A couple of news items caught our eye this week and are worth noting.
Last Friday, due to continuing low prices for natural gas produced in Wyoming, Gov. Matt Mead ordered directors of state agencies to prepare for an 8 percent budget cut for the fiscal year that begins July 1, 2013 – twice what the governor and Wyoming Legislature asked agencies to prepare for during the 2012 budget session, though agency heads were warned about the possibility of the deeper cuts at the time.
When Gov. Mead prepared his 2012-14 biennial budget last fall, he based his revenue estimates on an estimated price of gas of $4 per thousand cubic feet, but by January, the price had fallen to $3.25 per mcf at the Opal Hub in Southwest Wyoming.
On Monday, natural gas was trading at $1.80 per mcf, with continuing low prices triggering the response from the governor. The state loses $200 million in tax revenue for every dollar drop in the price of natural gas.
That belt-tightening is fiscally prudent. Given the glut of natural gas in the market and not wanting to dip into reserves, the governor has asked agencies to prepare to cut their budgets and also enacted a hiring freeze. There could be further cuts ahead.
Wyoming is taking a reasonable, though sometimes painful, approach to a difficult fiscal situation. Contrast that to the federal government, which is spending money like a drunken sailor.
The other news item that caught our eye was a report that the poor state of the economy has worsened the outlook for the Social Security Trust Fund. According to a report by the trustees who manage the fund, Social Security trust funds will run out in 2033, three years earlier than previous estimates. That’s 21 years from now, but according to the report, the disability portion of the fund is set to run dry in just four years, though money within the fund can be reallocated.

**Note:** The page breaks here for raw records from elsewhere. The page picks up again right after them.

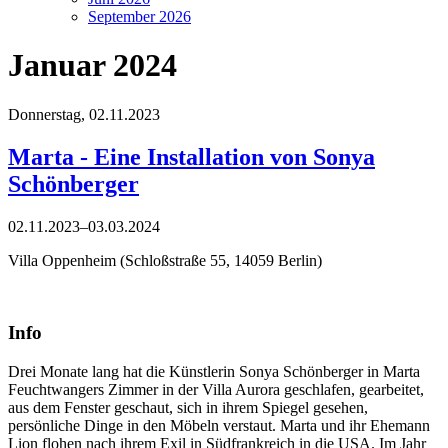
September 2026
Januar 2024
Donnerstag,
02.11.2023
Marta - Eine Installation von Sonya
Schönberger
02.11.2023–03.03.2024
Villa Oppenheim (Schloßstraße 55, 14059 Berlin)
Info
Drei Monate lang hat die Künstlerin Sonya Schönberger in Marta
Feuchtwangers Zimmer in der Villa Aurora geschlafen, gearbeitet,
aus dem Fenster geschaut, sich in ihrem Spiegel gesehen,
persönliche Dinge in den Möbeln verstaut. Marta und ihr Ehemann
Lion flohen nach ihrem Exil in Südfrankreich in die USA. Im Jahr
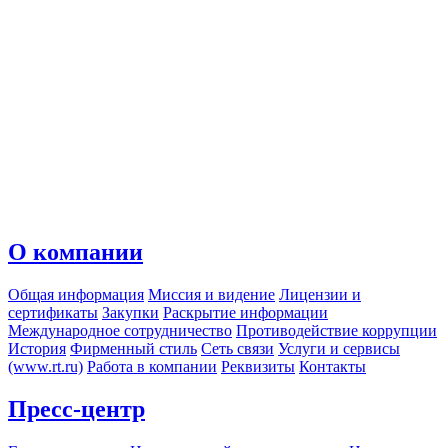
О компании
Общая информация
Миссия и видение
Лицензии и
сертификаты
Закупки
Раскрытие информации
Международное сотрудничество
Противодействие коррупции
История
Фирменный стиль
Сеть связи
Услуги и сервисы
(www.rt.ru)
Работа в компании
Реквизиты
Контакты
Пресс-центр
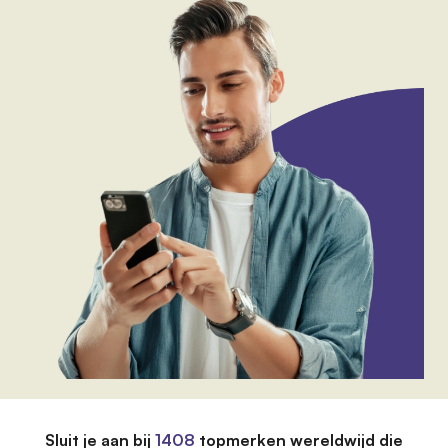
Sluit je aan bij
1408
topmerken wereldwijd die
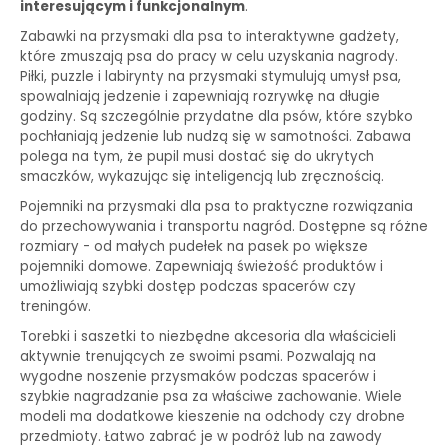
interesującym i funkcjonalnym
.
Zabawki na przysmaki dla psa to interaktywne gadżety,
które zmuszają psa do pracy w celu uzyskania nagrody.
Piłki, puzzle i labirynty na przysmaki stymulują umysł psa,
spowalniają jedzenie i zapewniają rozrywkę na długie
godziny. Są szczególnie przydatne dla psów, które szybko
pochłaniają jedzenie lub nudzą się w samotności. Zabawa
polega na tym, że pupil musi dostać się do ukrytych
smaczków, wykazując się inteligencją lub zręcznością.
Pojemniki na przysmaki dla psa to praktyczne rozwiązania
do przechowywania i transportu nagród. Dostępne są różne
rozmiary - od małych pudełek na pasek po większe
pojemniki domowe. Zapewniają świeżość produktów i
umożliwiają szybki dostęp podczas spacerów czy
treningów.
Torebki i saszetki to niezbędne akcesoria dla właścicieli
aktywnie trenujących ze swoimi psami. Pozwalają na
wygodne noszenie przysmaków podczas spacerów i
szybkie nagradzanie psa za właściwe zachowanie. Wiele
modeli ma dodatkowe kieszenie na odchody czy drobne
przedmioty. Łatwo zabrać je w podróż lub na zawody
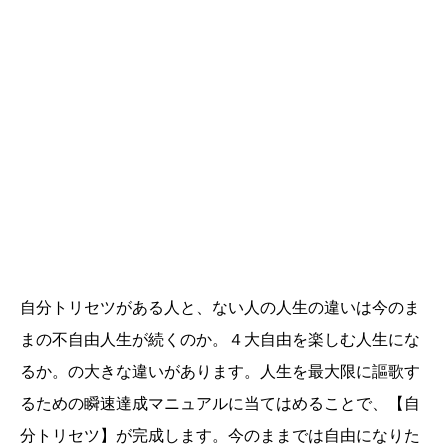
自分トリセツがある人と、ない人の人生の違いは今のま
まの不自由人生が続くのか。４大自由を楽しむ人生にな
るか。の大きな違いがあります。人生を最大限に謳歌す
るための瞬速達成マニュアルに当てはめることで、【自
分トリセツ】が完成します。今のままでは自由になりた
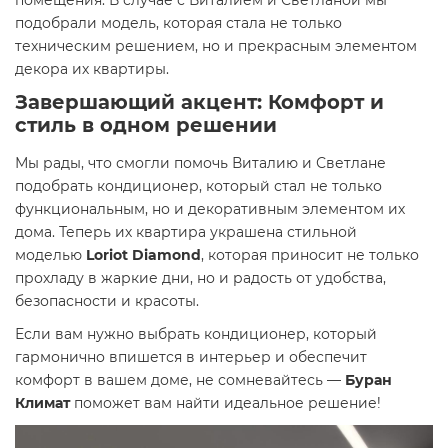
помещения. В случае с Виталием и Светланой мы
подобрали модель, которая стала не только
техническим решением, но и прекрасным элементом
декора их квартиры.
Завершающий акцент: Комфорт и
стиль в одном решении
Мы рады, что смогли помочь Виталию и Светлане
подобрать кондиционер, который стал не только
функциональным, но и декоративным элементом их
дома. Теперь их квартира украшена стильной
моделью
Loriot Diamond
, которая приносит не только
прохладу в жаркие дни, но и радость от удобства,
безопасности и красоты.
Если вам нужно выбрать кондиционер, который
гармонично впишется в интерьер и обеспечит
комфорт в вашем доме, не сомневайтесь —
Буран
Климат
поможет вам найти идеальное решение!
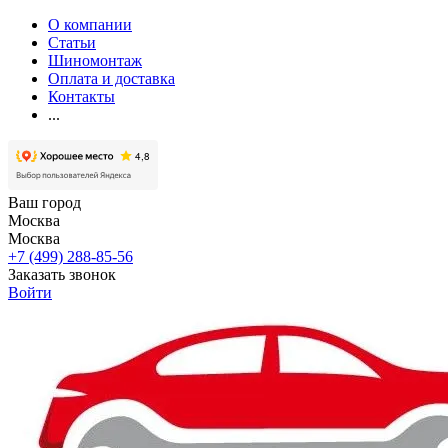
О компании
Статьи
Шиномонтаж
Оплата и доставка
Контакты
...
Ваш город
Москва
Москва
+7 (499) 288-85-56
Заказать звонок
Войти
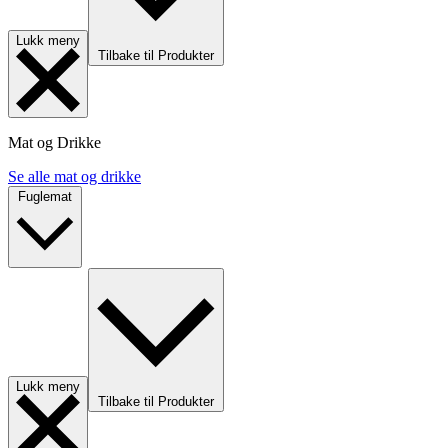
Lukk meny
Tilbake til Produkter
Mat og Drikke
Se alle mat og drikke
Fuglemat
Lukk meny
Tilbake til Produkter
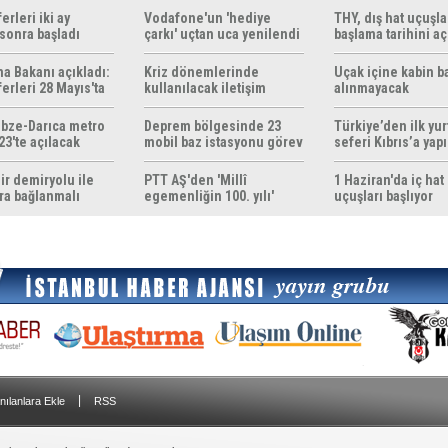
erleri iki ay
Vodafone'un 'hediye
THY, dış hat uçuşla
sonra başladı
çarkı' uçtan uca yenilendi
başlama tarihini aç
ma Bakanı açıkladı:
Kriz dönemlerinde
Uçak içine kabin b
erleri 28 Mayıs'ta
kullanılacak iletişim
alınmayacak
r
yöntemleri rehberi
hazırlandı
bze-Darıca metro
Deprem bölgesinde 23
Türkiye’den ilk yurt
23'te açılacak
mobil baz istasyonu görev
seferi Kıbrıs’a yap
yapıyor
ir demiryolu ile
PTT AŞ'den 'Millî
1 Haziran'da iç hat
ra bağlanmalı
egemenliğin 100. yılı'
uçuşları başlıyor
konulu anma pulu
|
nılanlara Ekle
RSS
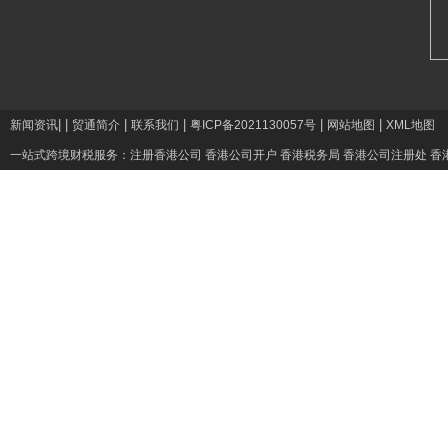
|
|
|
|
|
|
新闻资讯
贸通简介
联系我们
粤ICP备2021130057号
网站地图
XML地图
一站式跨境财税服务：
注册香港公司
香港公司开户
香港税务局
香港公司注册处
香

Even worse, Medicare is projected to run out of money by 2024 – just 12 years from now.
Of course, the U.S. Congress has raided the trust funds for decades and has basically ignored the problem, placing the future of the programs in serious jeopardy.
In their report this week, the trustees stated that Congress should address the problem “as soon as possible,” but Tuesday’s story said that no action is expected before the November election.
Well, of course not. The first priority of most, if not all, members of Congress is to be re-elected, and that usually means putting off tough decisions, and decisions to preserve Social Security and Medicare have been put off for years and years. We can remember Sen. Alan Simpson warning 25 years ago about the trust funds eventually running out of money.
Meanwhile, the federal debt has risen to a staggering $15.6 trillion and is growing at the pace of nearly $4 billion per day.
Sen. John Barrasso often says how Wyoming gets it when Washington doesn’t, noting that Wyoming’s constitution requires a balanced budget, lawmakers are fiscally conservative and the governor wields the power of the line-item veto.
This week’s news out of Cheyenne and Washington hammers that point home.